I don't see Harry dying

Wanda Sherratt wsherratt3338 at rogers.com
Thu Jul 24 13:43:50 UTC 2003


No: HPFGUIDX 72777

--- In HPforGrownups at yahoogroups.com, "susanbones2003" <rdas at f...> 
wrote:
>> I like that way of putting Harry's feeling much better 
than "love." I 
> hate to admit that but it explains much better why JKR wouldn't 
just 
> come out and say "love" and it explains why DD couldn't just come 
out 
> and say "you weren't afraid of death, you wanted to embrace 
death." 
> But I can't help but love Harry for the reason he wanted to 
embrace 
> death, in part it was to end the pain but he'd faced pain many 
times 
> before. I think what makes Harry so powerful is that he wasn't 
afraid 
> of death because of love for Sirius. Is that maudlin?
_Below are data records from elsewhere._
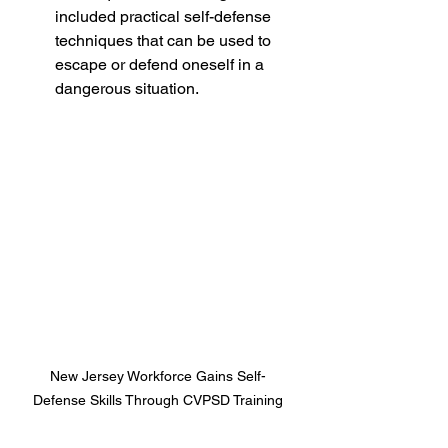
included practical self-defense 
techniques that can be used to 
escape or defend oneself in a 
dangerous situation.
New Jersey Workforce Gains Self-
Defense Skills Through CVPSD Training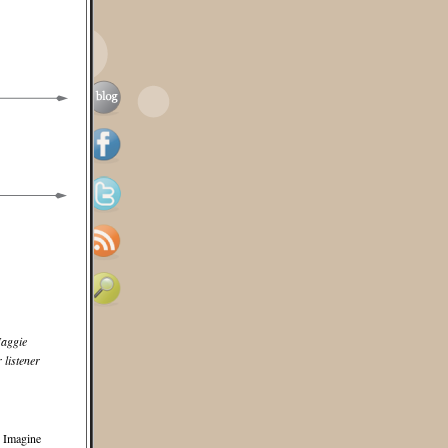
aggie
 listener
. Imagine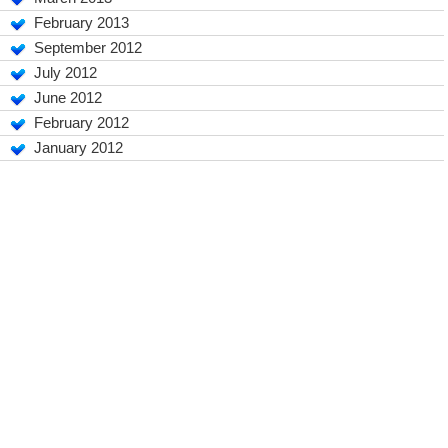
February 2013
September 2012
July 2012
June 2012
February 2012
January 2012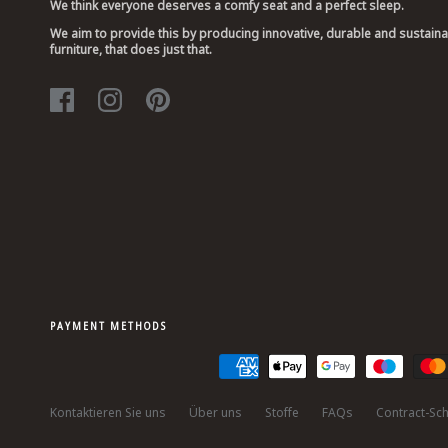
We think everyone deserves a comfy seat and a perfect sleep.
We aim to provide this by producing innovative, durable and sustain
furniture, that does just that.
PAYMENT METHODS
Kontaktieren Sie uns
Über uns
Stoffe
FAQs
Contract-Sch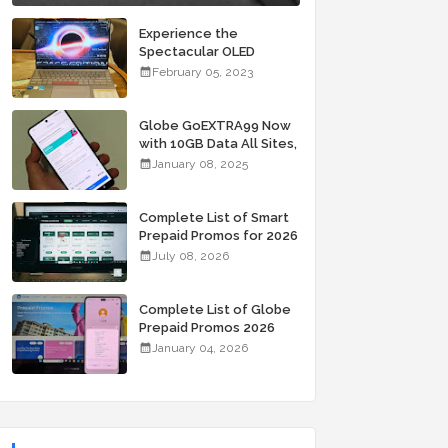
Experience the
Spectacular OLED
Visuals of the ASUS
February 05, 2023
Zenbook 14X OLED
Space Edition; Yours
Starting At P84,995
Globe GoEXTRA99 Now
with 10GB Data All Sites,
Unli Allnet Calls and
January 08, 2025
Texts Valid for 7 Days
for Only 99 Pesos
Complete List of Smart
Prepaid Promos for 2026
July 08, 2026
Complete List of Globe
Prepaid Promos 2026
January 04, 2026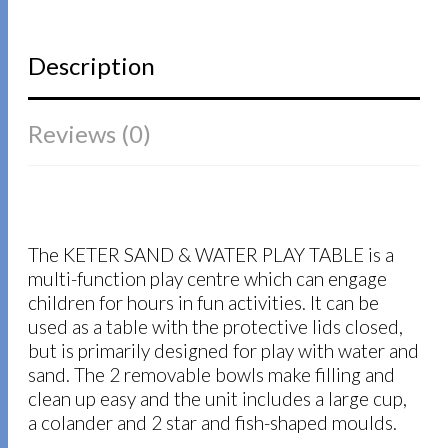
Description
Reviews (0)
The KETER SAND & WATER PLAY TABLE is a
multi-function play centre which can engage
children for hours in fun activities. It can be
used as a table with the protective lids closed,
but is primarily designed for play with water and
sand. The 2 removable bowls make filling and
clean up easy and the unit includes a large cup,
a colander and 2 star and fish-shaped moulds.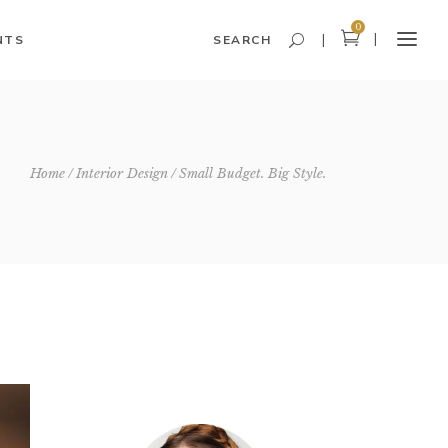
0
NTS
SEARCH
Headings and Highlights
Home
Interior Design
Small Budget. Big Style.
Columns
Dropcaps
Blockquote
Icon With Text
Icon List Item
Custom Font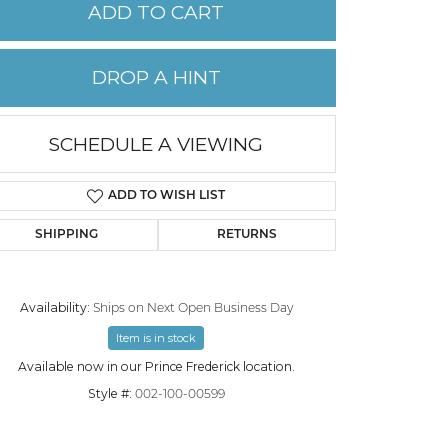
ADD TO CART
PERMANENT JEWELRY
DROP A HINT
CHILDREN'S JEWELRY
SCHEDULE A VIEWING
ADD TO WISH LIST
SHIPPING
RETURNS
Availability:
Ships on Next Open Business Day
Item is in stock
Click to zoom
Available now in our Prince Frederick location.
Style #:
002-100-00599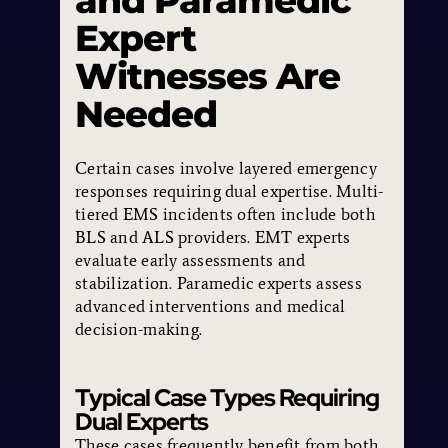
and Paramedic
Expert
Witnesses Are
Needed
Certain cases involve layered emergency
responses requiring dual expertise. Multi-
tiered EMS incidents often include both
BLS and ALS providers. EMT experts
evaluate early assessments and
stabilization. Paramedic experts assess
advanced interventions and medical
decision-making.
Typical Case Types Requiring
Dual Experts
These cases frequently benefit from both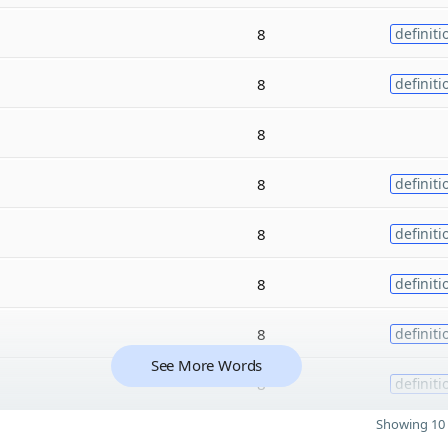
8
definiti
8
definiti
8
8
definiti
8
definiti
8
definiti
8
definiti
See More Words
8
definiti
Showing 10 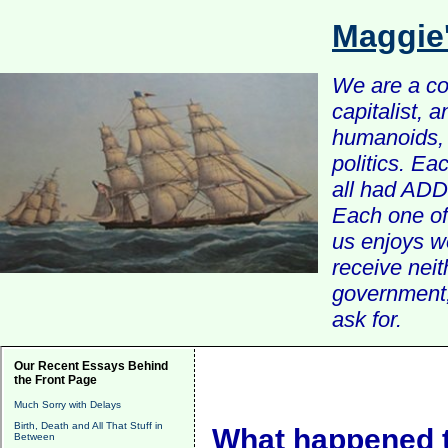
Maggie
We are a com
capitalist, 
humanoids, 
politics. Ea
all had ADD 
Each one of 
us enjoys w
receive nei
government, 
ask for.
Our Recent Essays Behind
the Front Page
Much Sorry with Delays
Birth, Death and All That Stuff in
What happened t
Between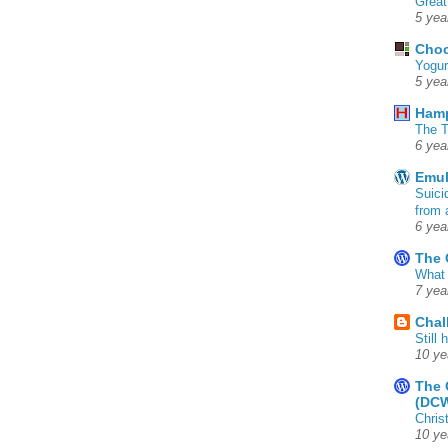
Great
5 yea
Choc
Yogur
5 yea
Ham
The T
6 yea
Emul
Suici
from 
6 yea
The 
What 
7 yea
Chal
Still
10 ye
The 
(DC
Chris
10 ye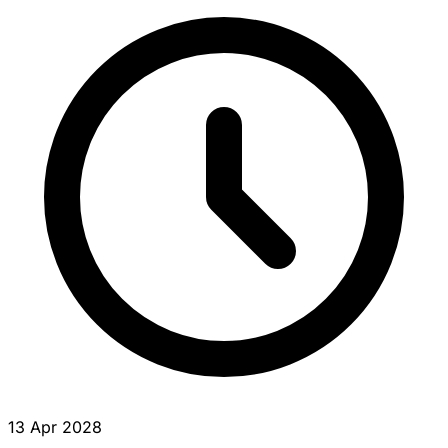
13 Apr 2028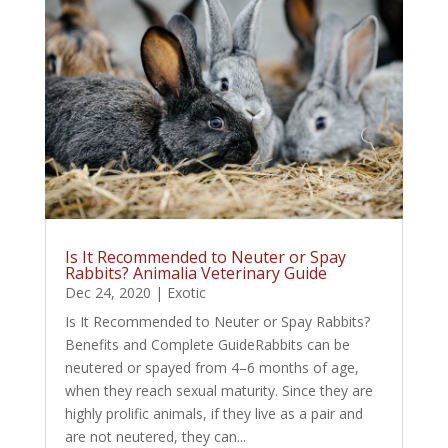
Is It Recommended to Neuter or Spay
Rabbits? Animalia Veterinary Guide
Dec 24, 2020
|
Exotic
Is It Recommended to Neuter or Spay Rabbits?
Benefits and Complete GuideRabbits can be
neutered or spayed from 4–6 months of age,
when they reach sexual maturity. Since they are
highly prolific animals, if they live as a pair and
are not neutered, they can...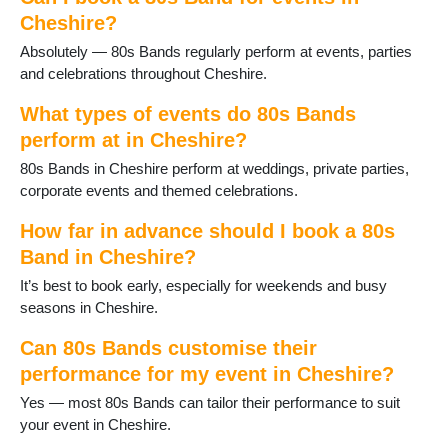
Cheshire?
Absolutely — 80s Bands regularly perform at events, parties
and celebrations throughout Cheshire.
What types of events do 80s Bands
perform at in Cheshire?
80s Bands in Cheshire perform at weddings, private parties,
corporate events and themed celebrations.
How far in advance should I book a 80s
Band in Cheshire?
It’s best to book early, especially for weekends and busy
seasons in Cheshire.
Can 80s Bands customise their
performance for my event in Cheshire?
Yes — most 80s Bands can tailor their performance to suit
your event in Cheshire.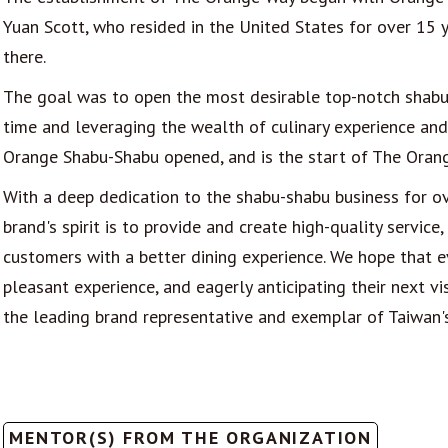
Yuan Scott, who resided in the United States for over 15 
there.
The goal was to open the most desirable top-notch shabu-
time and leveraging the wealth of culinary experience and
Orange Shabu-Shabu opened, and is the start of The Orang
With a deep dedication to the shabu-shabu business for ov
brand's spirit is to provide and create high-quality servi
customers with a better dining experience. We hope that e
pleasant experience, and eagerly anticipating their next v
the leading brand representative and exemplar of Taiwan'
MENTOR(S) FROM THE ORGANIZATION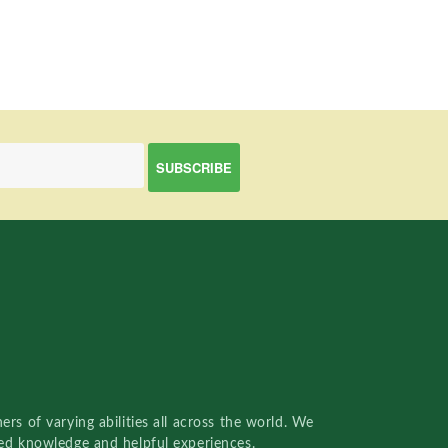
rs of varying abilities all across the world. We
red knowledge and helpful experiences.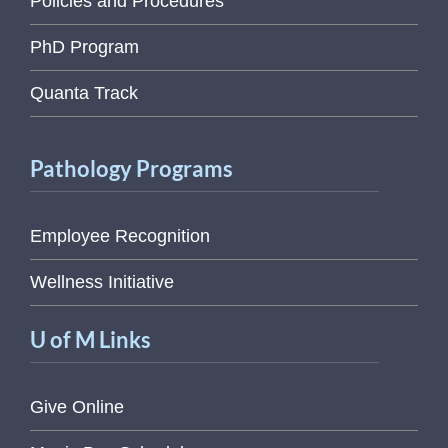
Policies and Procedures
PhD Program
Quanta Track
Pathology Programs
Employee Recognition
Wellness Initiative
U of M Links
Give Online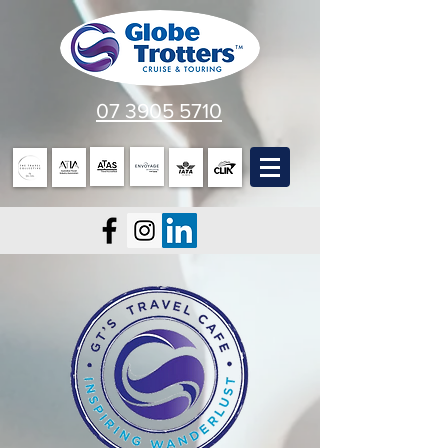
07 3905 5710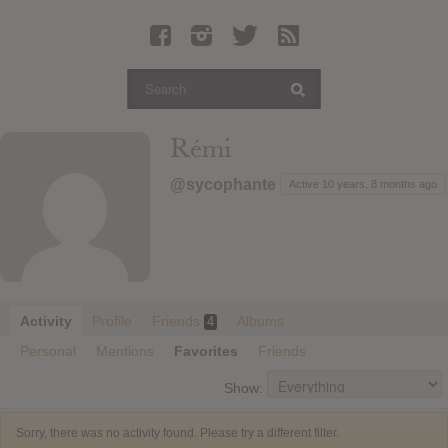
Latest Leaked Albums
Articles
Latest Articles
Twitter
Rémi
Login
@sycophante
Active 10 years, 8 months ago
Register
Movies
Activity
Profile
Friends
Albums
4
Personal
Mentions
Favorites
Friends
Show:
Sorry, there was no activity found. Please try a different filter.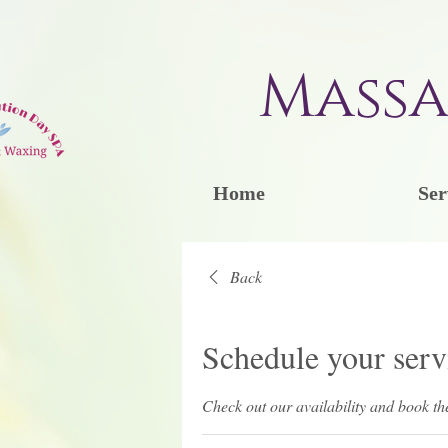
Massa
Home
Ser
Back
Schedule your serv
Check out our availability and book th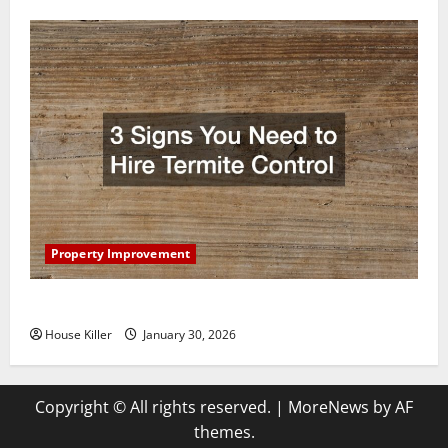
Property Improvement
3 Signs You Need to Hire Termite Control
House Killer
January 30, 2026
Copyright © All rights reserved.
|
MoreNews
by AF
themes.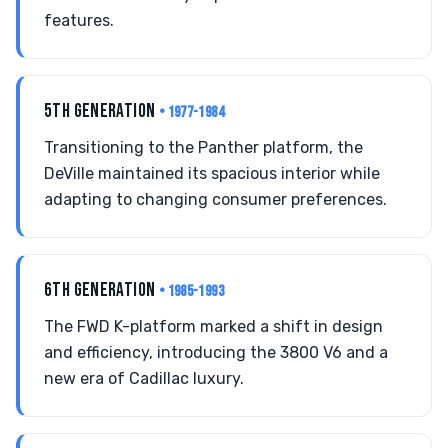
features.
5TH GENERATION
• 1977-1984
Transitioning to the Panther platform, the
DeVille maintained its spacious interior while
adapting to changing consumer preferences.
6TH GENERATION
• 1985-1993
The FWD K-platform marked a shift in design
and efficiency, introducing the 3800 V6 and a
new era of Cadillac luxury.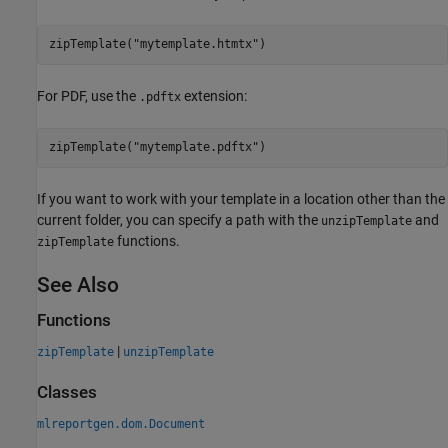
zipTemplate(
"mytemplate.htmtx"
For PDF, use the
extension:
.pdftx
zipTemplate(
"mytemplate.pdftx"
If you want to work with your template in a location other than the
current folder, you can specify a path with the
and
unzipTemplate
functions.
zipTemplate
See Also
Functions
|
zipTemplate
unzipTemplate
Classes
mlreportgen.dom.Document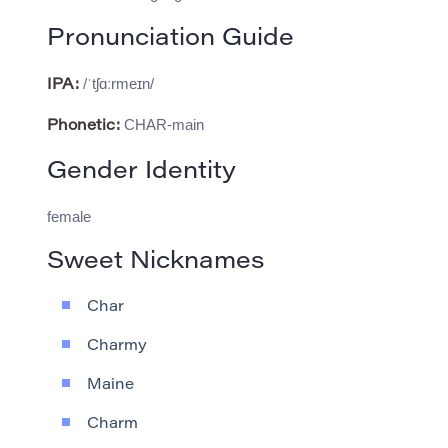
Pronunciation Guide
/ˈtʃɑːrmeɪn/
IPA:
CHAR-main
Phonetic:
Gender Identity
female
Sweet Nicknames
Char
Charmy
Maine
Charm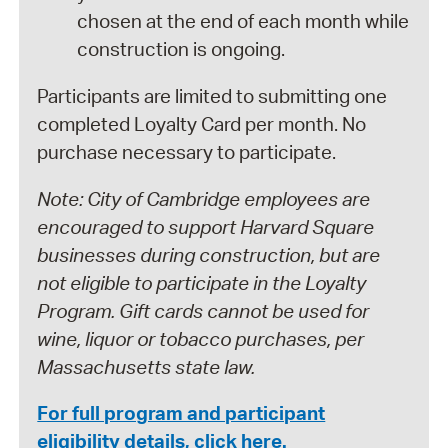
chosen at the end of each month while
construction is ongoing.
Participants are limited to submitting one
completed Loyalty Card per month. No
purchase necessary to participate.
Note: City of Cambridge employees are
encouraged to support Harvard Square
businesses during construction, but are
not eligible to participate in the Loyalty
Program. Gift cards cannot be used for
wine, liquor or tobacco purchases, per
Massachusetts state law.
For full program and participant
eligibility details, click here.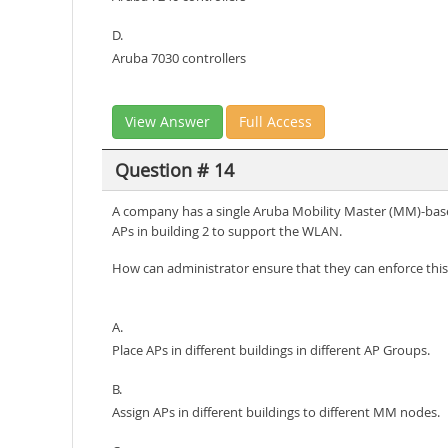
D.
Aruba 7030 controllers
View Answer
Full Access
Question # 14
A company has a single Aruba Mobility Master (MM)-base
APs in building 2 to support the WLAN.
How can administrator ensure that they can enforce this
A.
Place APs in different buildings in different AP Groups.
B.
Assign APs in different buildings to different MM nodes.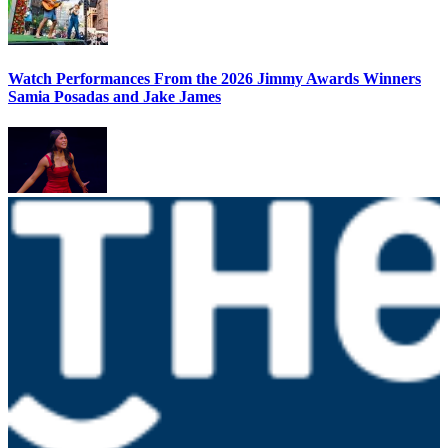
Watch Performances From the 2026 Jimmy Awards Winners
Samia Posadas and Jake James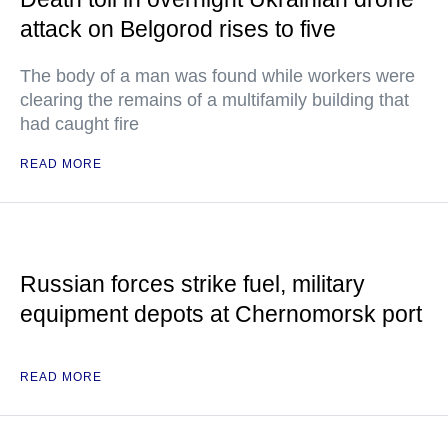
attack on Belgorod rises to five
The body of a man was found while workers were
clearing the remains of a multifamily building that
had caught fire
READ MORE
Russian forces strike fuel, military
equipment depots at Chernomorsk port
READ MORE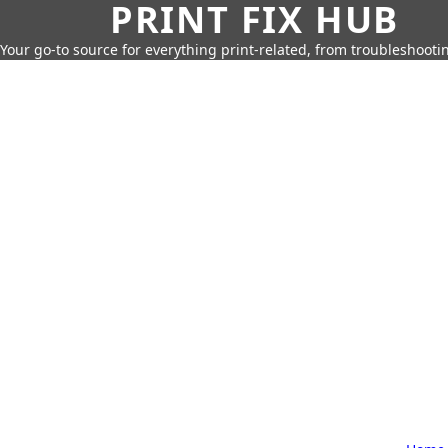
PRINT FIX HUB
Your go-to source for everything print-related, from troubleshootin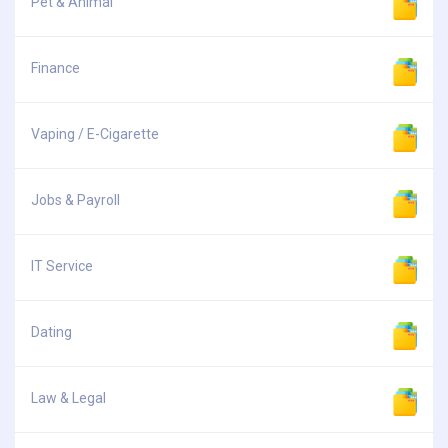
Pet & Animal
Finance
Vaping / E-Cigarette
Jobs & Payroll
IT Service
Dating
Law & Legal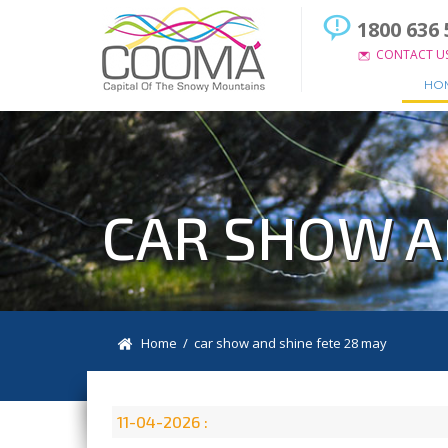
1800 636 
CONTACT U
HO
CAR SHOW A
Home
/ car show and shine fete 28 may
11-04-2026 :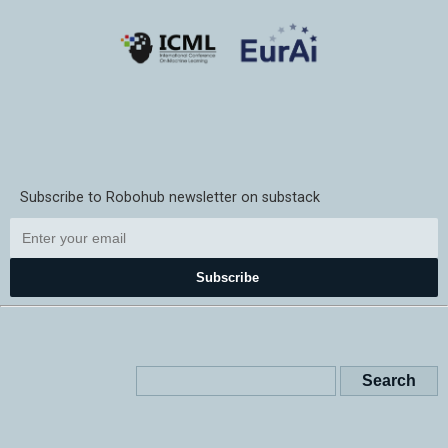
Subscribe to Robohub newsletter on substack
Subscribe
I believe 
> ultimately and this has been said before by many better than me, 
that 
> this story is about facing death. 


I think that's a perfect description of these stories: it's about 
facing death.  And I don't think it's a maudlin theme, either.  The 
old "Love conquers all" theme, that I mistakenly first thought was 
what JKR was getting at in Dumbledore's speech - THAT would have 
been maudlin...and cliched.  I also wondered why she was being so 
cagey there - if it's Love, why not just SAY that?  It's because 
it's more complicated; the formula is Love + Death.  Voldemort 
wasn't defeated by Lily's love for Harry; it was when her love led 
her to willingly lay down her life for him.  And I couldn't help 
noticing that, if Harry's great power is his love, we found out 
about it in the volume that showed him at his least loving!  Perhaps 
the clue to how this will defeat Voldemort at the end is in his own 
nature: Voldemort has spent his entire life fleeing Death - trying 
to escape it, outwit it, ultimately defeat it.  And his entire 
strategy is based on the assumption that everyone else fears Death 
as much as he does, and wants to avoid it.  When he faces a victim - 
like Lily, and like Harry - who willingly accepts death *for the 
sake of love*, it short-circuits both his attack and his defence.  
He doesn't know how to deal with such an opponent, and it seems to 
me that the act of killing a person at such a moment, almost opens 
up a sneaky backdoor for Death to attack HIM (Voldemort). This is an 
interesting subject, and I think it's starting to fuse with the 
thread above about "Emotion".  I think we're starting to make sense 
of the overarching plan of the stories here.